◆ PASSAGE SHOWN ◆
= = = = =

Studio album by Shakespears Sister
- Released: September 2004
- Recorded: 1993–1996
- Genre: Indie pop, alternative rock, britpop, glam rock, gothic rock
- Label: SF
- Producer: Siobhan Fahey, David A. Stewart, Alan Moulder, Flood, Andy Wright

Shakespears Sister chronology
| Hormonally Yours (1992) | #3 (2004) | The Best of Shakespear's Sister (2004) |

Singles from #3
- "I Can Drive" Released: June 1996;

= 3 (Shakespears Sister album) =

1. 3 is the third studio album released by British pop-rock music project Shakespears Sister, and the first to be released since the departure of Marcella Detroit in 1993. Originally scheduled for release in 1996, the album was shelved after the project's sole member, Siobhan Fahey, was dropped by London Records. London Records eventually gave the full rights of the album to Fahey in 2004, and the album was released through her website. Musically, #3 is a departure from the project's more pop-oriented previous albums, featuring a more rock and alternative-influenced sound. The album artwork was designed by Sarah Lucas, and in 2011, a two-disc expanded edition was released through major retailers. The album spawned the top 30 single, "I Can Drive".

== Background ==
After the departure of Marcella Detroit in 1993, Fahey continued as Shakespears Sister's sole member and began work on #3 in the same year with Robert Hodgens and Dave Stewart. After the mediocre performance of the album's lead single, Fahey was dropped from London Records in 1997. #3 was not released until 2004, independently through Fahey's website. Fahey spoke on the circumstances surrounding the album's release in an interview:
"I tried to fight for [#3] but you cannot win against the giants. I managed to get it through the back door and somehow, miraculously, they put pen to paper and gave it back. It was just sitting there on the shelf and someone said: 'Oh, give her back her record. She just wants to release it to the fans.' It's now out in its original form and features a duet with Billy Mackenzie [of The Associates]. That was the last thing he recorded before he died."

= = = = =

◆ SUPPLIED ENTRIES ◆
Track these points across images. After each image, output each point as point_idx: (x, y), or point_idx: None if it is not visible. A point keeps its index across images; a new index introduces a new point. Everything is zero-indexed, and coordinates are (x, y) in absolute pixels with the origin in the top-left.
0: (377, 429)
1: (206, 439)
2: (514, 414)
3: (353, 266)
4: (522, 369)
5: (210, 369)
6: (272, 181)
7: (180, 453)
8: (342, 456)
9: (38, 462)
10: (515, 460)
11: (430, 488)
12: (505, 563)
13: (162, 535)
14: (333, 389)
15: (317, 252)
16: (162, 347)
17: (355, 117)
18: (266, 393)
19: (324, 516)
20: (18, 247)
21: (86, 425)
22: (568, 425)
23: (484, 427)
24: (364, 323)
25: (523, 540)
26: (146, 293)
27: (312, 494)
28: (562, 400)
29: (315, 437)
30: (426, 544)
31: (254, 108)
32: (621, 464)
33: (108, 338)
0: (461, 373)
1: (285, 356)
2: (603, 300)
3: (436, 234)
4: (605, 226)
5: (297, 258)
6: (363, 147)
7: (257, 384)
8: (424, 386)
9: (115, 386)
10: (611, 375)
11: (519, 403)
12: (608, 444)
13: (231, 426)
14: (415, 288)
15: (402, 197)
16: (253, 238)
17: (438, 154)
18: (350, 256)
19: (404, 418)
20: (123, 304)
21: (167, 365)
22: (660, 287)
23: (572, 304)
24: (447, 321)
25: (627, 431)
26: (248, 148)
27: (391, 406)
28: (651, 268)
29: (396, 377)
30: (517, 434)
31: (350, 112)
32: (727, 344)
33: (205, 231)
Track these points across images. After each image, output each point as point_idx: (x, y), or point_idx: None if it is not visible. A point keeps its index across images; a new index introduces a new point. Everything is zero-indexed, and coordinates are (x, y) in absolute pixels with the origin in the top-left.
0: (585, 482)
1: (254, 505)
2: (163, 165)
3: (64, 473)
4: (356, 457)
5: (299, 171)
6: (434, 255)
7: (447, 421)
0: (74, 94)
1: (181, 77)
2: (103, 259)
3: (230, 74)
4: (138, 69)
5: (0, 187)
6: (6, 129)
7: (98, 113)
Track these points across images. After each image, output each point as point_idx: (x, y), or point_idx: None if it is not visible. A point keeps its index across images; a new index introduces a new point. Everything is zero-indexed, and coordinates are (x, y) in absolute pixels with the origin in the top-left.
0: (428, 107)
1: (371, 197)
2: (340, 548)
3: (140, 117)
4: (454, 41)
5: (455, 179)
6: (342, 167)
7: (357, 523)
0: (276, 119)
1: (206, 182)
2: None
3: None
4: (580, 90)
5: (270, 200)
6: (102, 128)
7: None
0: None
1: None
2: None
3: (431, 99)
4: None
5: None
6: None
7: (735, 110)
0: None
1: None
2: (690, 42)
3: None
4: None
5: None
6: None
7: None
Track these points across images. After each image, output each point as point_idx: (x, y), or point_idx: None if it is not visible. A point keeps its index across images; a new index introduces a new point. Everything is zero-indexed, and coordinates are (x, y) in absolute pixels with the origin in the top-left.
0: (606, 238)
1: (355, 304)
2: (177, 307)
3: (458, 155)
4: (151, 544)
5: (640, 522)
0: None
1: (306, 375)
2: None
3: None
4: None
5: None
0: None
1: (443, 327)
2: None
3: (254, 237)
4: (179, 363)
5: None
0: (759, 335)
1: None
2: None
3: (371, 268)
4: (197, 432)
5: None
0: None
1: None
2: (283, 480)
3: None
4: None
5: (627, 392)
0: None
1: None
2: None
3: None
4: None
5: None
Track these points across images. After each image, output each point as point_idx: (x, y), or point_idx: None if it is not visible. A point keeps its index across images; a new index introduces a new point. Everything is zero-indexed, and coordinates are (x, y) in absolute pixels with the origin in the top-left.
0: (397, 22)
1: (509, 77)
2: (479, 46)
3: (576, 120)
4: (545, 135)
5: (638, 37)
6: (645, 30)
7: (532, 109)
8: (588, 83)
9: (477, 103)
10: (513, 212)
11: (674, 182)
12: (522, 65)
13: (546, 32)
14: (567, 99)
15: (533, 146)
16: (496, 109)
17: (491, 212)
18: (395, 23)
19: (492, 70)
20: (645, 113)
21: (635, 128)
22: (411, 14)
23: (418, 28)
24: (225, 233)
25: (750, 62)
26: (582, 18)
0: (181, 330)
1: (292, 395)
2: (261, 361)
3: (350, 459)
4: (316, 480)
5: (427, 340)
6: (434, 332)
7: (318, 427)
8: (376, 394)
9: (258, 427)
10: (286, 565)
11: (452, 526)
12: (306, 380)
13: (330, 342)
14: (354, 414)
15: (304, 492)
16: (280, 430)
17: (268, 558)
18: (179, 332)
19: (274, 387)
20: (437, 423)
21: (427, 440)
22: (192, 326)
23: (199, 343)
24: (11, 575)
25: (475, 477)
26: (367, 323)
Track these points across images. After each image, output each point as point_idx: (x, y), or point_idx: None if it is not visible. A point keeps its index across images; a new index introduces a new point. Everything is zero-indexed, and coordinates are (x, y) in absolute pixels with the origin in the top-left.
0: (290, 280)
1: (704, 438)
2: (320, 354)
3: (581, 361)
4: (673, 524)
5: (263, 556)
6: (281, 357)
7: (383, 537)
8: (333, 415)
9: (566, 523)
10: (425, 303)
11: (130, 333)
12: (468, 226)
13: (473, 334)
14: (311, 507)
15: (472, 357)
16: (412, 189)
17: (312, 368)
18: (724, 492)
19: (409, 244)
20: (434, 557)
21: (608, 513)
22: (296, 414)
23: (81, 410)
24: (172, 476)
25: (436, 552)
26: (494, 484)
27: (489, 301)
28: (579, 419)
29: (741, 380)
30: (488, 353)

= = = = =

◆ CHALLENGES ◆
**a.** In the #3 article, who designed the album artwork?
**b.** Turn the paragraph in the #3 article beginning "After the departure of Marcella Detroit in 1993" into a short bulleted list that keeps its main facts.
**c.** Resume the #3 article from the point where it stops.
The items are separate material and are not part of the #3 article.

◆ ANSWERS TO THE EXERCISE ◆
**a.** Sarah Lucas designed the album artwork.

**b.**
- Marcella Detroit left in 1993, and Fahey carried on as Shakespears Sister's only member.
- That same year, Fahey started work on #3 with Robert Hodgens and Dave Stewart.
- The lead single performed poorly, and London Records dropped Fahey in 1997.
- #3 finally came out in 2004, released independently through Fahey's website.
- Fahey talked about how the album came to be released in an interview.

**c.**
Fahey has stated she was not dropped because of the lacklustre performance of "I Can Drive", but due to her label thinking the album to be "too alternative for a woman of [my] age". The album was released through major retailers in November 2012, in a new "Expanded Edition" of the album, featuring unreleased tracks, B-sides, and remixes. The album cover, featuring a cut-out of Fahey sitting in a room with a tiled carpet and a wall made of newspaper articles, differed slightly between releases. The physical edition featured the artist and album titles written on the wall behind her, whilst the digital edition did not. Both the physical and digital editions of the Expanded Edition had the original titles and "Expanded Edition" written on the wall.

The album's lead single, "I Can Drive" was released in June 1996 to a modest commercial reception, peaking at No. 30 on the UK Singles Chart. The single was not released internationally. Following this, Shakespears Sister were dropped from London Records, making it their last release with the label. In September 2011, "Do I Scare You?" was released as a special promotional single exclusively through Shakespears Sister's website.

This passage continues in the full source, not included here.